The voltage independence of verapamil block previously found in this preparation (Trequattrini et al., 1998), and the present observation that the binding site is located within the membrane electric field would indicate that verapamil blocks IK(DR) in chick DRG neurons in the uncharged form. Taking advantage that verapamil is a weak base (pKa=8.6), and its charged fraction depends on the pH, we confirmed this conclusion by showing that increasing charged verapamil concentration at the binding site by more than 20 fold did not produce significant changes in the block rate as expected if the charged verapamil were the active form (data not shown). This was done by lowering the internal pH from 7.3–6.0, while keeping external pH constant. At the new pH, the corresponding ratio charged/neutral verapamil is ca. 400/1 (compared to ca. 20/1 at pH 7.3). Charged verapamil inside the cell following external application of 100 μM verapamil must increase from 95–2,000 μM, to keep the neutral form (5 μM) in equilibrium with outside.
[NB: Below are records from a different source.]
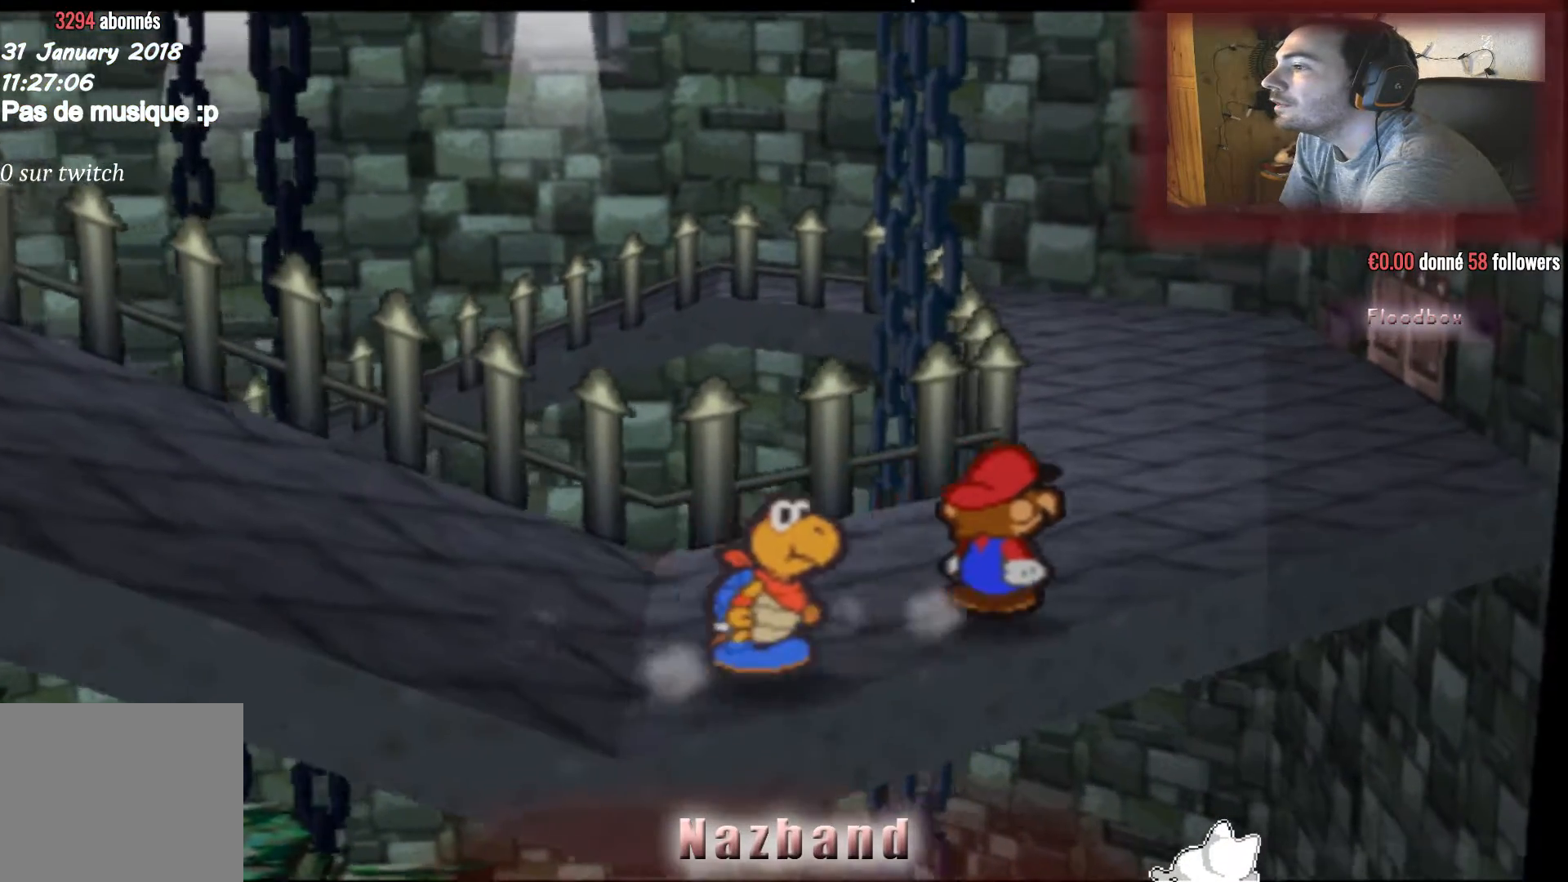
{"buttons": [], "left_stick": "up-right", "right_stick": "center", "events": []}
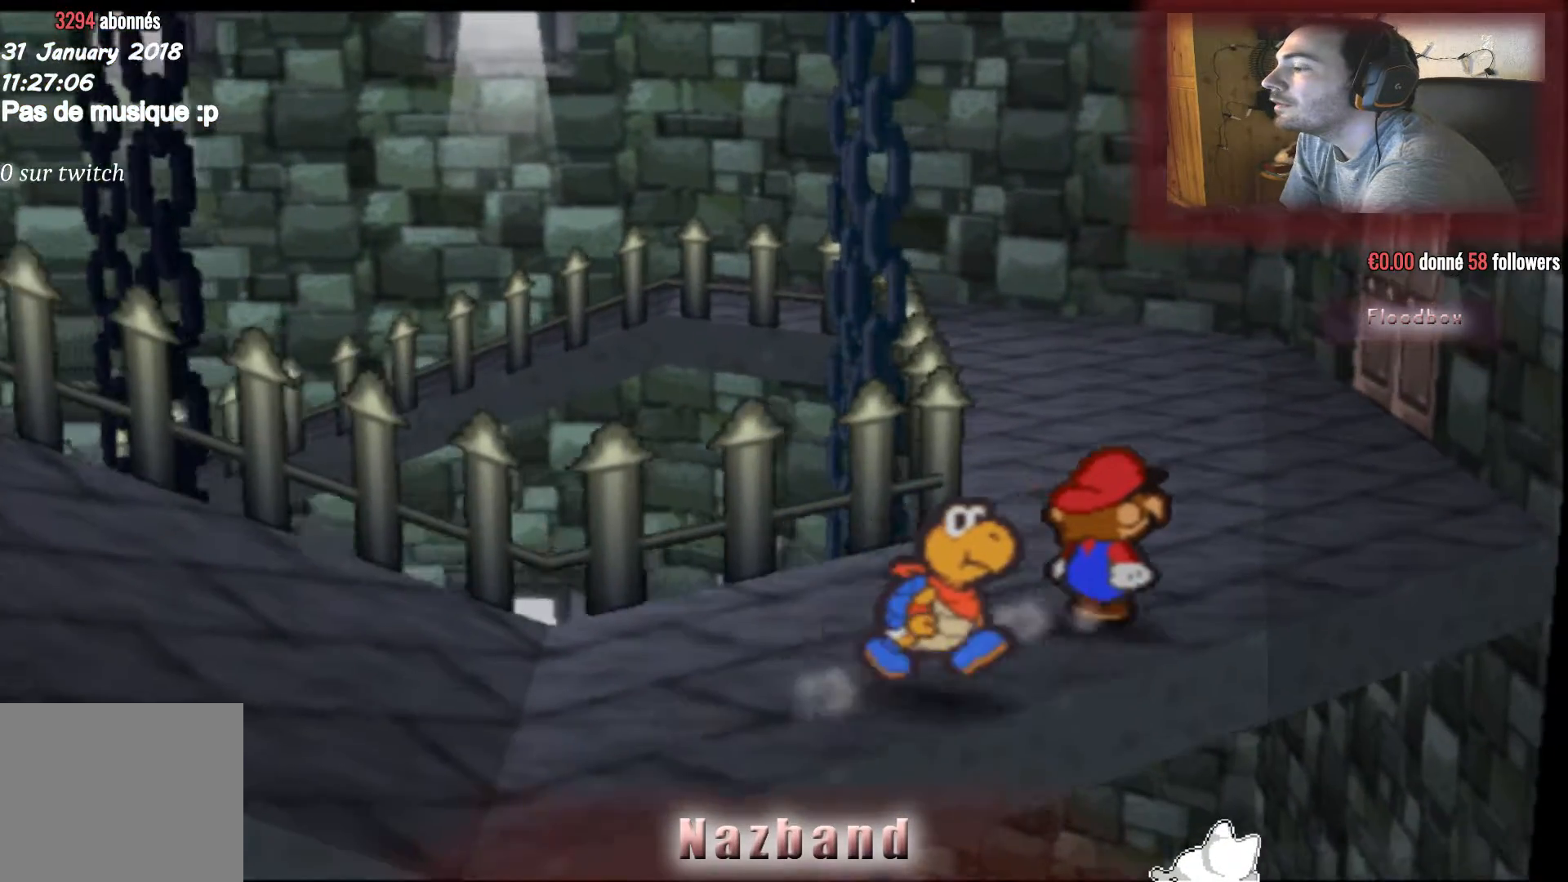
{"buttons": [], "left_stick": "up-right", "right_stick": "center", "events": []}
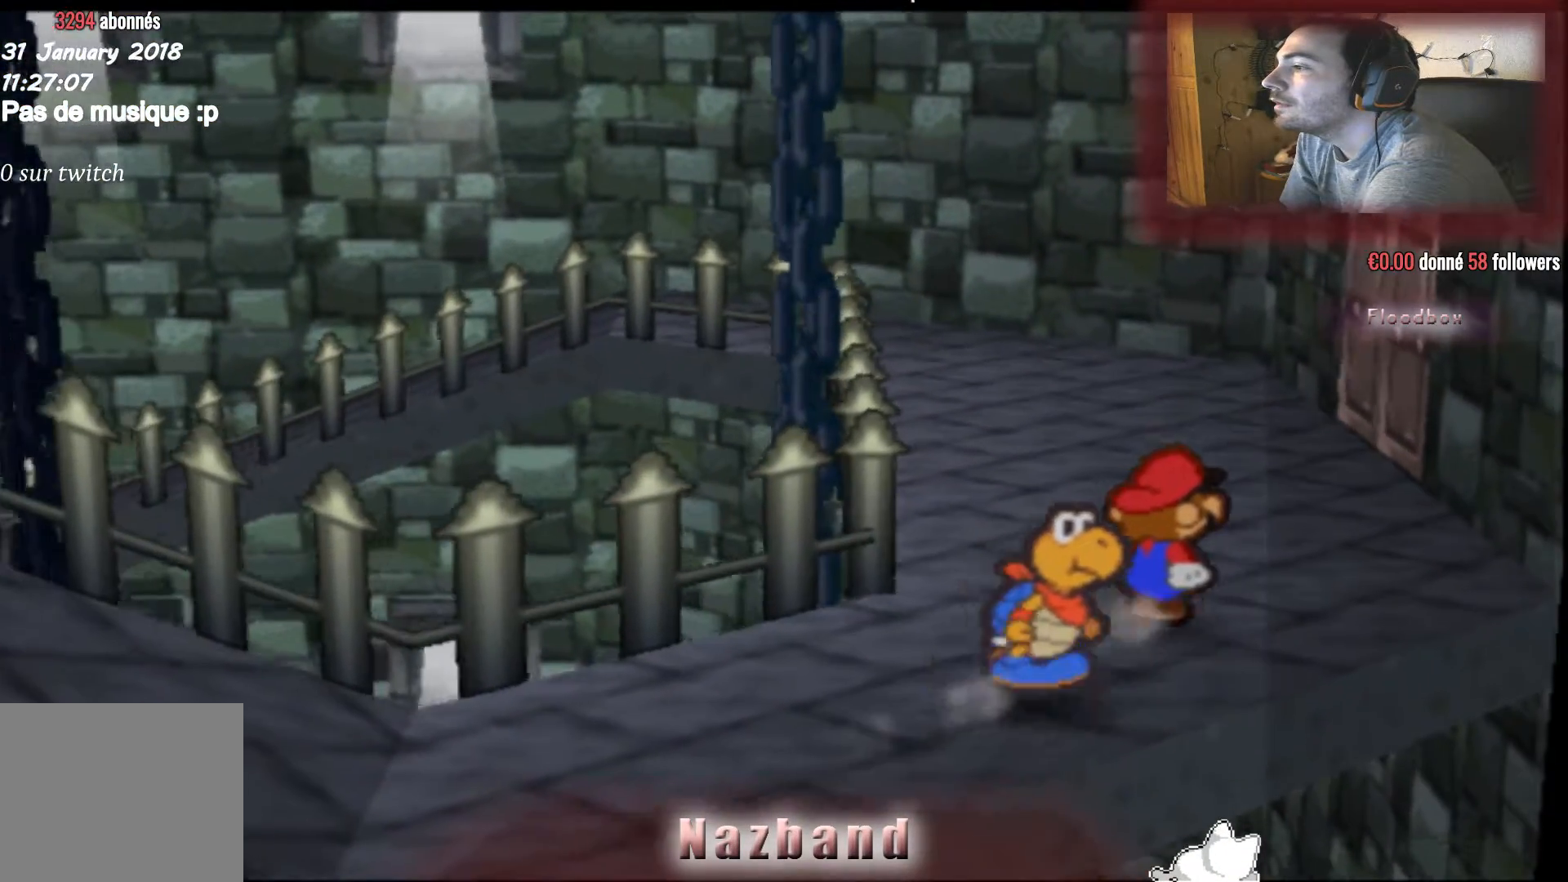
{"buttons": [], "left_stick": "up-right", "right_stick": "center", "events": []}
Verapamil and TEA inhibitions are competitive
TEA block of IK(DR) has been investigated in great detail in terms of mechanism of action (for review see Stanfield, 1983; Hille, 1992), and binding site structure (MacKinnon & Yellen, 1990; Choi et al., 1993). Like verapamil, TEA is an open channel blocker which accesses its binding site from the cytoplasmic face of the membrane in a voltage dependent manner. These similarities led us to test whether verapamil and TEA block display competitive antagonism. Competition for the binding site by the two open channel blockers, or for distinct binding sites allosterically coupled in such a way that binding of either blocker precludes the binding of the other can be described by the following kinetic scheme
where O is the open state, O·Bver and O.BTEA are respectively the verapamil and TEA blocked states. kon is the on rate for verapamil. Because the steady state block by verapamil is nearly complete (at the concentrations used in the experiment), the unblock rate for verapamil can be neglected. At the highly depolarized voltages used activation is virtually complete and much faster than the rate of verapamil block so that the two processes can be examined separately. Given that TEA on and off rates are much faster than that of verapamil, the kinetic scheme above predicts that the apparent on rate of verapamil block, *kon(ver), will be slowed by the same factor by which the current is reduced. In other words *kon(ver)=kon(ver)·(ITEA/Ictrl).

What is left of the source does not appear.